Yes. And we're delighted

we were finally
able to visit you.

Well, so were we.

Though I told Beatrice about
that time we spent together,

years ago, in Louisiana.

Ben, remember that Cajun fellow?

A trapper, wasn't he?


Had the longest trap
line in the territory.

Of course, it belonged
to six other men.

He'd come roaring
into town twice a year,

tear the place apart.

Is that where you first met Pa?

Yes. My first trip to America.

Always like to hear
Pa get wound up.

He don't do it often.

Most men love to reminisce.

I suppose it's part
of being a man.

Or a woman.

Sorry to break this up.

Hoss and I have some cows

we have to bring down
early in the morning.

Yes, you do.

If you'll excuse us.

Why, of course.

I hope your stay
will be a long one.

Thank you, Little Joe.

I agree with Little Joe,
ma'am. It ain't often

we get an opportunity to
have a filly like you visit us.


Now, that's Hoss's
greatest compliment.

Night, ma'am. Good night.

Good night.

I get to see the New York
papers now and again, Dunsford.

I was reading about
your last African hunt.

I wish I could have
been on it with you.

I'd be interested in
seeing some of your guns.

I hope you brought them along.

As a matter of fact, I did.

But I don't intend
to do any hunting.

Well, we don't' have any
tigers or elephants out this way,

but I think we could
rustle up some game

worthy of our guest.
Don't you think so, Adam?

Well, we might find a pretty
good mountain lion or two.

» Exercise details
Reproduce the dialogue transcript above in full, word for word.

» Recorded data
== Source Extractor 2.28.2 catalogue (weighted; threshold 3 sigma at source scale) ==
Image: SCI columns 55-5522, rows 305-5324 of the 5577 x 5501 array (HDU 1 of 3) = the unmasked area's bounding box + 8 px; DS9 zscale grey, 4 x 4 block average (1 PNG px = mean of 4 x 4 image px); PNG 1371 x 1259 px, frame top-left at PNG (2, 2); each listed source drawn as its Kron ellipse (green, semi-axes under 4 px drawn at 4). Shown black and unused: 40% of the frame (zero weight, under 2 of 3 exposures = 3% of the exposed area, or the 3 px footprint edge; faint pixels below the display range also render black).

» Result of the exercise
Yes. And we're delighted

we were finally
able to visit you.

Well, so were we.

Though I told Beatrice about
that time we spent together,

years ago, in Louisiana.

Ben, remember that Cajun fellow?

A trapper, wasn't he?


Had the longest trap
line in the territory.

Of course, it belonged
to six other men.

He'd come roaring
into town twice a year,

tear the place apart.

Is that where you first met Pa?

Yes. My first trip to America.

Always like to hear
Pa get wound up.

He don't do it often.

Most men love to reminisce.

I suppose it's part
of being a man.

Or a woman.

Sorry to break this up.

Hoss and I have some cows

we have to bring down
early in the morning.

Yes, you do.

If you'll excuse us.

Why, of course.

I hope your stay
will be a long one.

Thank you, Little Joe.

I agree with Little Joe,
ma'am. It ain't often

we get an opportunity to
have a filly like you visit us.


Now, that's Hoss's
greatest compliment.

Night, ma'am. Good night.

Good night.

I get to see the New York
papers now and again, Dunsford.

I was reading about
your last African hunt.

I wish I could have
been on it with you.

I'd be interested in
seeing some of your guns.

I hope you brought them along.

As a matter of fact, I did.

But I don't intend
to do any hunting.

Well, we don't' have any
tigers or elephants out this way,

but I think we could
rustle up some game

worthy of our guest.
Don't you think so, Adam?

Well, we might find a pretty
good mountain lion or two.